What the task requires:
Put the lines beginning with the one containing "Document page, 1654x931 pixels." and continuing through the one containing "list $ bin/stansummary" into a JSON list of strings, one string per line, with blank lines omitted.

+++ Extracted data

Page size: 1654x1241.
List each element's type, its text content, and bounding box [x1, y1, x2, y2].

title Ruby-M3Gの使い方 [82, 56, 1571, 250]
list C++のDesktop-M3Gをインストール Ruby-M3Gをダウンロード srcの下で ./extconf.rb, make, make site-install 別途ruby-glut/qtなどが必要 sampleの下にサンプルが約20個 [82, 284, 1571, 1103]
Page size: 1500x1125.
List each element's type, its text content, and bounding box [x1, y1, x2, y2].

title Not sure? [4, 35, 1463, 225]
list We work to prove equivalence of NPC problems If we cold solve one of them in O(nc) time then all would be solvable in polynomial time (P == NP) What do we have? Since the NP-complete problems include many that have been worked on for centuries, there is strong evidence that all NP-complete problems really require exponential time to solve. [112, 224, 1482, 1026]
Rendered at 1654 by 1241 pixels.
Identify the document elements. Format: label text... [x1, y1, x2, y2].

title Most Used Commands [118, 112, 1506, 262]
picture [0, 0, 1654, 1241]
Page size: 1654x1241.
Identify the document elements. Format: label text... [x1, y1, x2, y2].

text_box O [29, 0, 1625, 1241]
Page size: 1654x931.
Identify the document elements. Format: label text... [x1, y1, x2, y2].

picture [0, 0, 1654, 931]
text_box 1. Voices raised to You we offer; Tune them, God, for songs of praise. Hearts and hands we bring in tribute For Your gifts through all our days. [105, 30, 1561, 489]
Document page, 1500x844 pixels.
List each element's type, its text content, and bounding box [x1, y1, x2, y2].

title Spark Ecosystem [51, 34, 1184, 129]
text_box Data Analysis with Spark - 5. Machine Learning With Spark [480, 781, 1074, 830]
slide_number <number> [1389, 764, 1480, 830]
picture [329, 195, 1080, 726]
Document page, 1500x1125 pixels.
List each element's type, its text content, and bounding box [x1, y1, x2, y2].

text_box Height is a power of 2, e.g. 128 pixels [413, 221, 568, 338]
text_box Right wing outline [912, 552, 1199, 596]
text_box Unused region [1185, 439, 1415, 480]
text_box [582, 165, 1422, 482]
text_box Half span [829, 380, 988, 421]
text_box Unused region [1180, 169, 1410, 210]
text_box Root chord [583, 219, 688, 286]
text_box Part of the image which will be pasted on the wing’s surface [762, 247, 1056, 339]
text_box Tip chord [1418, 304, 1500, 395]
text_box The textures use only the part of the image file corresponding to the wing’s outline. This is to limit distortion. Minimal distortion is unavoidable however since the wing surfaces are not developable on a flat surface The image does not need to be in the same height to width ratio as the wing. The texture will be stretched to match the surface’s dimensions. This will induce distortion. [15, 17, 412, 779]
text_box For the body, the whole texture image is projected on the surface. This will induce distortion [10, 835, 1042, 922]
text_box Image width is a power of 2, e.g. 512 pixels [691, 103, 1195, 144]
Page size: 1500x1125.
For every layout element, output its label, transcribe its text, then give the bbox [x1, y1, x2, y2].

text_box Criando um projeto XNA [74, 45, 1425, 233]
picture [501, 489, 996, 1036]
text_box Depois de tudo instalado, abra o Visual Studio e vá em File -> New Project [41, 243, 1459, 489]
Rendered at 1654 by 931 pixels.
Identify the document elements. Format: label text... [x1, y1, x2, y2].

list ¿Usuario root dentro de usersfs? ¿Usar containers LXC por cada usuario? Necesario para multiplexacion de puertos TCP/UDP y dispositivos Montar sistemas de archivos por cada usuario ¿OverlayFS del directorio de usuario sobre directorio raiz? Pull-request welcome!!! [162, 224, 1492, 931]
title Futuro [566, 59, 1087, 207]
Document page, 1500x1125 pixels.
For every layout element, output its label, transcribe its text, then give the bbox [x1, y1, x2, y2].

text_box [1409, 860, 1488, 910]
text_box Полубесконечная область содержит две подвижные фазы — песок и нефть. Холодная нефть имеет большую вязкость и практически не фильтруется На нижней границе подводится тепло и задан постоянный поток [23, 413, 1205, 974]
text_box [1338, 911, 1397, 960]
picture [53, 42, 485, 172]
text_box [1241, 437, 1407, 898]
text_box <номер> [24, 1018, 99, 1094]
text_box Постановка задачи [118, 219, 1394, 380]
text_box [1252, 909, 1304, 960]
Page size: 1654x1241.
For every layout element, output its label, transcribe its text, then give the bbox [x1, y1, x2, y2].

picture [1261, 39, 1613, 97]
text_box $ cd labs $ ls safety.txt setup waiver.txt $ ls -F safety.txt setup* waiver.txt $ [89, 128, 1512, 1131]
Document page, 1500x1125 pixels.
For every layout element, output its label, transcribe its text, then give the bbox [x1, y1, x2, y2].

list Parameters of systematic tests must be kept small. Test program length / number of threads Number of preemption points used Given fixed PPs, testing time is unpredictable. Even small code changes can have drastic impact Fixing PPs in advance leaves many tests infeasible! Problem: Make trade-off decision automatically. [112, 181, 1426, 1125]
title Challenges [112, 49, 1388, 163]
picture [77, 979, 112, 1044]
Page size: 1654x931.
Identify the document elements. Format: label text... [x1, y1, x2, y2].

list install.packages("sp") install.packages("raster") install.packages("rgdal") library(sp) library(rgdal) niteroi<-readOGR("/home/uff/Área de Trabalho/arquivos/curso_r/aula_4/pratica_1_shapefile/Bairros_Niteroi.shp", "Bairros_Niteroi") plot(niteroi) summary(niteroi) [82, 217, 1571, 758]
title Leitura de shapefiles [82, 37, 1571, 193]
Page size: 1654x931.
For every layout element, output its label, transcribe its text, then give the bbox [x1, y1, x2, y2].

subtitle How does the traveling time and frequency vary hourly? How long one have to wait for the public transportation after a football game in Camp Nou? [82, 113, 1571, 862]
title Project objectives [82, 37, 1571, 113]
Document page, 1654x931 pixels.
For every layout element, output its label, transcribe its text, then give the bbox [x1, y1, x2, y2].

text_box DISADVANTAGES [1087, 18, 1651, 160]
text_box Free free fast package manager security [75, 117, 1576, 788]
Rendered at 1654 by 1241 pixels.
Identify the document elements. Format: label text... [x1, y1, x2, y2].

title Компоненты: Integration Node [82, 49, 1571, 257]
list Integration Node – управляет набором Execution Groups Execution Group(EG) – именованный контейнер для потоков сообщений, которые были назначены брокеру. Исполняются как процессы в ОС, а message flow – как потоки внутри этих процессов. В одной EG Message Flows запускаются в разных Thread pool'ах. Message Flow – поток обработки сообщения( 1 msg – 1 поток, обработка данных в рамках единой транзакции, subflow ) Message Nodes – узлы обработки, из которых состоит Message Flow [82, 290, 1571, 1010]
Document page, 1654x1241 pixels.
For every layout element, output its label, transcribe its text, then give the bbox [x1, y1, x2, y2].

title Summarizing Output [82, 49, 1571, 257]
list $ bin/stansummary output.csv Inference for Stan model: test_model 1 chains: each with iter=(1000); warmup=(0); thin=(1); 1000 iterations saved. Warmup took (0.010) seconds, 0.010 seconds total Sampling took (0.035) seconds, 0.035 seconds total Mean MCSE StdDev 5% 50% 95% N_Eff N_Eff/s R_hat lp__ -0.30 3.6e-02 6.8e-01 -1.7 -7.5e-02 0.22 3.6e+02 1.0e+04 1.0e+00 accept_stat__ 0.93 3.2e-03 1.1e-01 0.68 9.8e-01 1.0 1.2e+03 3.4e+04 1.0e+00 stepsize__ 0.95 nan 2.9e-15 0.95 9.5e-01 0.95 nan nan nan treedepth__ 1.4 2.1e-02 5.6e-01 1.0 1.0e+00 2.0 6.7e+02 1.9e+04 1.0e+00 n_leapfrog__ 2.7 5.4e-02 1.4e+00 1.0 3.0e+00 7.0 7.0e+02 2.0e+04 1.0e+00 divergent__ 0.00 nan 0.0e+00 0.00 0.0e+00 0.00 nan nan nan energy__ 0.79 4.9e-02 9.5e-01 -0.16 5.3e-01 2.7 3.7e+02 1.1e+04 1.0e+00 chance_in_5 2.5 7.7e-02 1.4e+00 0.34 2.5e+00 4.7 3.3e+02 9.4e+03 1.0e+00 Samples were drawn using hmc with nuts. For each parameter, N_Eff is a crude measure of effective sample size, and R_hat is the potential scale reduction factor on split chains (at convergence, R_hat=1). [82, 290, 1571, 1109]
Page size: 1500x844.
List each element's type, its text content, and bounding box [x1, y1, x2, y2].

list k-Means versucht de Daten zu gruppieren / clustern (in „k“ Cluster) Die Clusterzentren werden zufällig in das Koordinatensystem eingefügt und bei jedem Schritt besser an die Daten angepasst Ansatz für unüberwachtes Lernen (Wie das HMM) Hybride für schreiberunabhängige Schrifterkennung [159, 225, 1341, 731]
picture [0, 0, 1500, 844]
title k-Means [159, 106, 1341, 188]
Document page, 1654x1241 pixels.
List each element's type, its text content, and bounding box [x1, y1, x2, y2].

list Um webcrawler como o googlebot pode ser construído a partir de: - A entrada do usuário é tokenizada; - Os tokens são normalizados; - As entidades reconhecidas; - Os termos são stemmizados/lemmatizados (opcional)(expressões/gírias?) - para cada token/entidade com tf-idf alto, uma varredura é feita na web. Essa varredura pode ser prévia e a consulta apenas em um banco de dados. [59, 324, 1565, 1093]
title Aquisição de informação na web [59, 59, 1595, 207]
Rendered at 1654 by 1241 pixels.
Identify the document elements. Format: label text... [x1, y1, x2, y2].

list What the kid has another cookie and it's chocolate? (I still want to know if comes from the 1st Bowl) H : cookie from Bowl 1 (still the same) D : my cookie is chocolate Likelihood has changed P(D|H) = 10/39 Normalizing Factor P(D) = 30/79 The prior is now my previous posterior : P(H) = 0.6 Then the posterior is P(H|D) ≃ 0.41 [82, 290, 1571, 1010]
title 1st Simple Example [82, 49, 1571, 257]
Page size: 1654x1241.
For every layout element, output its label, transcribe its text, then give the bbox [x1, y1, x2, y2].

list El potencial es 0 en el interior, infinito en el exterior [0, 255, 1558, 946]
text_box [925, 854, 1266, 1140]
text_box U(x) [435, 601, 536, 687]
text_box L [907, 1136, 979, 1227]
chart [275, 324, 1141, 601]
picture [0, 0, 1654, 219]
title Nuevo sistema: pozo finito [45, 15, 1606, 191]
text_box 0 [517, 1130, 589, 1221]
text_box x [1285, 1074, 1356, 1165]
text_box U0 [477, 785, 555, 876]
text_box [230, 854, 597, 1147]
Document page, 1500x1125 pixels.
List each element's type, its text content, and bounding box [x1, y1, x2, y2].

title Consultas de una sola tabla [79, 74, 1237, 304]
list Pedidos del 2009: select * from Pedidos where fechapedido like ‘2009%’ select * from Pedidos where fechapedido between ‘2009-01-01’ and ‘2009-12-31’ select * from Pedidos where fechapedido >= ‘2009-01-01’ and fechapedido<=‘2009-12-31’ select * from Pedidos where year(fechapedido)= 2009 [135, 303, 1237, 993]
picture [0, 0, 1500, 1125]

++++++

Written answer:
[
  "Document page, 1654x931 pixels.",
  "For every layout element, output its label, transcribe its text, then give the bbox [x1, y1, x2, y2].",
  "text_box DISADVANTAGES [1087, 18, 1651, 160]",
  "text_box Free free fast package manager security [75, 117, 1576, 788]",
  "Rendered at 1654 by 1241 pixels.",
  "Identify the document elements. Format: label text... [x1, y1, x2, y2].",
  "title Компоненты: Integration Node [82, 49, 1571, 257]",
  "list Integration Node – управляет набором Execution Groups Execution Group(EG) – именованный контейнер для потоков сообщений, которые были назначены брокеру. Исполняются как процессы в ОС, а message flow – как потоки внутри этих процессов. В одной EG Message Flows запускаются в разных Thread pool'ах. Message Flow – поток обработки сообщения( 1 msg – 1 поток, обработка данных в рамках единой транзакции, subflow ) Message Nodes – узлы обработки, из которых состоит Message Flow [82, 290, 1571, 1010]",
  "Document page, 1654x1241 pixels.",
  "For every layout element, output its label, transcribe its text, then give the bbox [x1, y1, x2, y2].",
  "title Summarizing Output [82, 49, 1571, 257]",
  "list $ bin/stansummary output.csv Inference for Stan model: test_model 1 chains: each with iter=(1000); warmup=(0); thin=(1); 1000 iterations saved. Warmup took (0.010) seconds, 0.010 seconds total Sampling took (0.035) seconds, 0.035 seconds total Mean MCSE StdDev 5% 50% 95% N_Eff N_Eff/s R_hat lp__ -0.30 3.6e-02 6.8e-01 -1.7 -7.5e-02 0.22 3.6e+02 1.0e+04 1.0e+00 accept_stat__ 0.93 3.2e-03 1.1e-01 0.68 9.8e-01 1.0 1.2e+03 3.4e+04 1.0e+00 stepsize__ 0.95 nan 2.9e-15 0.95 9.5e-01 0.95 nan nan nan treedepth__ 1.4 2.1e-02 5.6e-01 1.0 1.0e+00 2.0 6.7e+02 1.9e+04 1.0e+00 n_leapfrog__ 2.7 5.4e-02 1.4e+00 1.0 3.0e+00 7.0 7.0e+02 2.0e+04 1.0e+00 divergent__ 0.00 nan 0.0e+00 0.00 0.0e+00 0.00 nan nan nan energy__ 0.79 4.9e-02 9.5e-01 -0.16 5.3e-01 2.7 3.7e+02 1.1e+04 1.0e+00 chance_in_5 2.5 7.7e-02 1.4e+00 0.34 2.5e+00 4.7 3.3e+02 9.4e+03 1.0e+00 Samples were drawn using hmc with nuts. For each parameter, N_Eff is a crude measure of effective sample size, and R_hat is the potential scale reduction factor on split chains (at convergence, R_hat=1). [82, 290, 1571, 1109]"
]